#### What is being asked
Condense the paragraph of the source excerpt on Wallace's mining museum and mine tour that begins "At the mine’s portal" into a short bulleted list that keeps its main facts.

The mining wars of 1892 and 1899 are of particular interest to museum visitors, so historical archives on those and many other historical topics are constantly being expanded. At some point, much of the material will be digitalized to greatly improve retrieval efficiency.
The new video program “North Idaho’s Silver Legacy” highlights the history of this area from the 1850s to the present. It is 20 minutes long and can be rewound for another group in about two minutes. The projection system throws a four foot by six-foot image, so even back row seating in the 40-person theater allows an excellent view.
The old video on mining techniques and mineral processing, also 20 minutes long, is still available as well.
The museum maintains a visitor center in the front lobby and proudly offers free public restrooms. There is a modest admission fee for the remainder of the museum, however. You can find the Sierra Silver Mine ticket office just one block west of the museum and although they are now separate operations, they still work closely together and assist visitors in making the most of their day in Wallace!
The museum is open seven days a week, including holidays, most of the year. During the winter, hours are cut back and five or six days operation a week is normal. On most winter holidays, the museum is closed. Virtually the entire exhibit area and one unisex restroom are wheelchair accessible. See also this post about Historic Hanson, Kentucky.
Sierra Silver Mine Tour
No true historical understanding of the labor rebellion that erupted in Wallace and neighboring towns just before the turn of the 20th century can be secured without a real grasp of the hardships and perils that hardrock silver mining involved.
The Sierra Silver Mine Tour provides just a taste of the life and the work inside a hardrock mine-but it will be enough, trust us, to inform your historical sensibility ever after.
The tour is an hour-long, guided walk through a now-dormant silver mine. Time includes transportation to and from the mine on a motorized San Francisco-type trolley; the trip also includes commentary and passage by various sites in and around Wallace.
At the mine’s portal, you’ll be fitted with a hard-hat. Before entering it, the guide, himself a retired miner, offers a brief overview of the fundamentals of hardrock mining. Then, into the mine, where several stations have been designed to acquaint you with a silver miner’s work, equipment, daily experience, and risks. The guide will be more than happy to answer questions at any point along the mine’s 1,000-foot u-shaped tunnel into and back out of the mountainside.
Explanations of safety procedures, demonstrations of pneumatic and mechanical equipment, and an account of the organization and division of labor in hardrock mines are provided. Incidentally, the atmosphere and mining methods described are much the same as those still employed. (Today, roughly a thousand Silver Valley men work in the still-active mines.)
Aside from a short climb up wooden stairs to the mine’s entrance portal, no other climbing is required. Once inside the mine, the walk is level or slightly downhill. This is not deep mining, and visitors readily become comfortable in the shaft environment. Check out also this post about the Wallace to Murray Road Trip.
The tour leaves the Sierra Silver Mine Tour ticket office at the corner of 5th and Bank Streets (420 5th St., in Wallace) every thirty minutes daily from 9 a.m. to 4 p.m. May, June, September and October, and 9 a.m. to 6 p.m. July and August. A stop at the Wallace Mining Museum either before or after the tour is highly recommended. Please note that no children under the age of four are allowed in. Chances are, you’ll never again look at an object shaped out of silver in the same way after you’ve taken this illuminating and unforgettable tour!

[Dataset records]

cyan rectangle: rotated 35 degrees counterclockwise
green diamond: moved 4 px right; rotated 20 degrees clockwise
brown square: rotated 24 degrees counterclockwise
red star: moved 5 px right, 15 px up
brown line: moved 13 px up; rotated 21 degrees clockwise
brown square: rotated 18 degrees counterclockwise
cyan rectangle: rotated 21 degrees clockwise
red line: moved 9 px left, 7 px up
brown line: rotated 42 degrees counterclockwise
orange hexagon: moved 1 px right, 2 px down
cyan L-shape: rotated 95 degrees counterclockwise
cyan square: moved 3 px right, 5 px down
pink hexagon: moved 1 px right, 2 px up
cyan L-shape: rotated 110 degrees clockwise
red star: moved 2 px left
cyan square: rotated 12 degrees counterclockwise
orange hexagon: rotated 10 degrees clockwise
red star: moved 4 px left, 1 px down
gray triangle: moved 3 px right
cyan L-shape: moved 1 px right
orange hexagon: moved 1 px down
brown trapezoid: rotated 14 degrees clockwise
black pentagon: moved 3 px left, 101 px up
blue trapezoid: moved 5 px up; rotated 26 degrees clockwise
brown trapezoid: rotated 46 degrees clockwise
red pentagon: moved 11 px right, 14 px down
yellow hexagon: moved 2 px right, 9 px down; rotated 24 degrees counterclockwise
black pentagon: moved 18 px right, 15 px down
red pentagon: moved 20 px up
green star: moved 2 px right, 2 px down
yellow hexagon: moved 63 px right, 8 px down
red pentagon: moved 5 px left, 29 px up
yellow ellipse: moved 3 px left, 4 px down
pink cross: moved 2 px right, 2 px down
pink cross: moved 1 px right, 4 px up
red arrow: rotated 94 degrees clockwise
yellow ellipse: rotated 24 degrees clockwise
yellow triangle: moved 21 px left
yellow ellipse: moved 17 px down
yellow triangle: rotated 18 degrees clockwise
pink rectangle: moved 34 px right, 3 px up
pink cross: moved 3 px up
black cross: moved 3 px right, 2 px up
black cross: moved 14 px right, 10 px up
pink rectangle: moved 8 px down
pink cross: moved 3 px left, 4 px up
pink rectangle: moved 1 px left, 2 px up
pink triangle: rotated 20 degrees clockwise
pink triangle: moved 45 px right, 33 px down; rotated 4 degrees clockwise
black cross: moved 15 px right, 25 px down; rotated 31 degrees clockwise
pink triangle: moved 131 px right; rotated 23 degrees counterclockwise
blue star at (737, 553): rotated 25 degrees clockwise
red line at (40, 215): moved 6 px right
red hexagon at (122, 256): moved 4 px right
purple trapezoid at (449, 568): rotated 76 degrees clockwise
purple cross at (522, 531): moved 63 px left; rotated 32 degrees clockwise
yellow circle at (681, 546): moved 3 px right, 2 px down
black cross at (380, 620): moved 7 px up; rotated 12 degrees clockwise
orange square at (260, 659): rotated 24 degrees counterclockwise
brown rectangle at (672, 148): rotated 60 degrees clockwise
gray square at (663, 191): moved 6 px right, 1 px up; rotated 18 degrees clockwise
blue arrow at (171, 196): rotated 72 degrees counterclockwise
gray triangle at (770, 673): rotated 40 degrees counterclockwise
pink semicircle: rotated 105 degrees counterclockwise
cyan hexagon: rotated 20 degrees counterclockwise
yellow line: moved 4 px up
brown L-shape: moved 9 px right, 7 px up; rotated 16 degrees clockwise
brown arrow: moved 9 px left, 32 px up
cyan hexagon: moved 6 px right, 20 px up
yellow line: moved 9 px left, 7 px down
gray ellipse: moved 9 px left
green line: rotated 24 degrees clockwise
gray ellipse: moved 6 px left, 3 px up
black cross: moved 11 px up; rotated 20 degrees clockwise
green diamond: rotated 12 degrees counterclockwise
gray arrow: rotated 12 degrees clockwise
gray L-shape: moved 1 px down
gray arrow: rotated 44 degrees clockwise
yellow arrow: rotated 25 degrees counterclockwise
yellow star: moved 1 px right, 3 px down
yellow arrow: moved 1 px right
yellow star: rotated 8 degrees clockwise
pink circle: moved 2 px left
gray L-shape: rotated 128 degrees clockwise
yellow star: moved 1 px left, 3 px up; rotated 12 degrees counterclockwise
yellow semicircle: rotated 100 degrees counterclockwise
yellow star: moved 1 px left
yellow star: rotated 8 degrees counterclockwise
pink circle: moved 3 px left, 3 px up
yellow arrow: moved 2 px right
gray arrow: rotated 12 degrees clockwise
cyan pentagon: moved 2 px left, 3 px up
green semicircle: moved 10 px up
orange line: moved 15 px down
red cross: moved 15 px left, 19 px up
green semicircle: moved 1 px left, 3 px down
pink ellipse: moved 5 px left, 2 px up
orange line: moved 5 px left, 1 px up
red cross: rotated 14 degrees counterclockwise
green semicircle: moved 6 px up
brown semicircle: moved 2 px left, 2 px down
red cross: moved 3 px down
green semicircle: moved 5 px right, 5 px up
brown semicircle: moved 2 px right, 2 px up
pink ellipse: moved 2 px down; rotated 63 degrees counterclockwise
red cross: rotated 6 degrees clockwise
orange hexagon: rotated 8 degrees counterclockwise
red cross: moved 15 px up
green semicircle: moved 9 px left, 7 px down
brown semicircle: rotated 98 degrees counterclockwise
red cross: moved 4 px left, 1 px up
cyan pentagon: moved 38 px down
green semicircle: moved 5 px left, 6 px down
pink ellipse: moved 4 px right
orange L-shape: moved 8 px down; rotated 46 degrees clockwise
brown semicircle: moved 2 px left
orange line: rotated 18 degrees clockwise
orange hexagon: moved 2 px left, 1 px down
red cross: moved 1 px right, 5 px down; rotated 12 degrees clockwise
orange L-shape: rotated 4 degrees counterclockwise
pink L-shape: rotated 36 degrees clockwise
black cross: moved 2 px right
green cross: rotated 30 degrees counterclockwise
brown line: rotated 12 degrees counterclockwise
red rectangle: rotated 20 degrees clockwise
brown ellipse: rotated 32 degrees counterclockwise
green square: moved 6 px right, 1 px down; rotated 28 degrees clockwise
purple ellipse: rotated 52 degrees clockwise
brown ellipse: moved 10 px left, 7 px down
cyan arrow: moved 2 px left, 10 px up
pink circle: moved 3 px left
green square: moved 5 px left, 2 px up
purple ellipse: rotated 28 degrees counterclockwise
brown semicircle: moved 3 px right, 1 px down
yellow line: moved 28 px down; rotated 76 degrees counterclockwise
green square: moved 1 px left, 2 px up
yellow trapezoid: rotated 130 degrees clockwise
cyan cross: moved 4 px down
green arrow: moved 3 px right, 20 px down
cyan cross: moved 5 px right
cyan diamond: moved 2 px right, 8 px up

#### Result for this task
- Visitors are fitted with a hard-hat at the mine's portal.
- Before going in, the guide, a retired miner, gives a brief overview of hardrock mining fundamentals.
- Inside, several stations introduce a silver miner's work, equipment, daily experience, and risks.
- The guide answers questions at any point along the 1,000-foot U-shaped tunnel into and back out of the mountainside.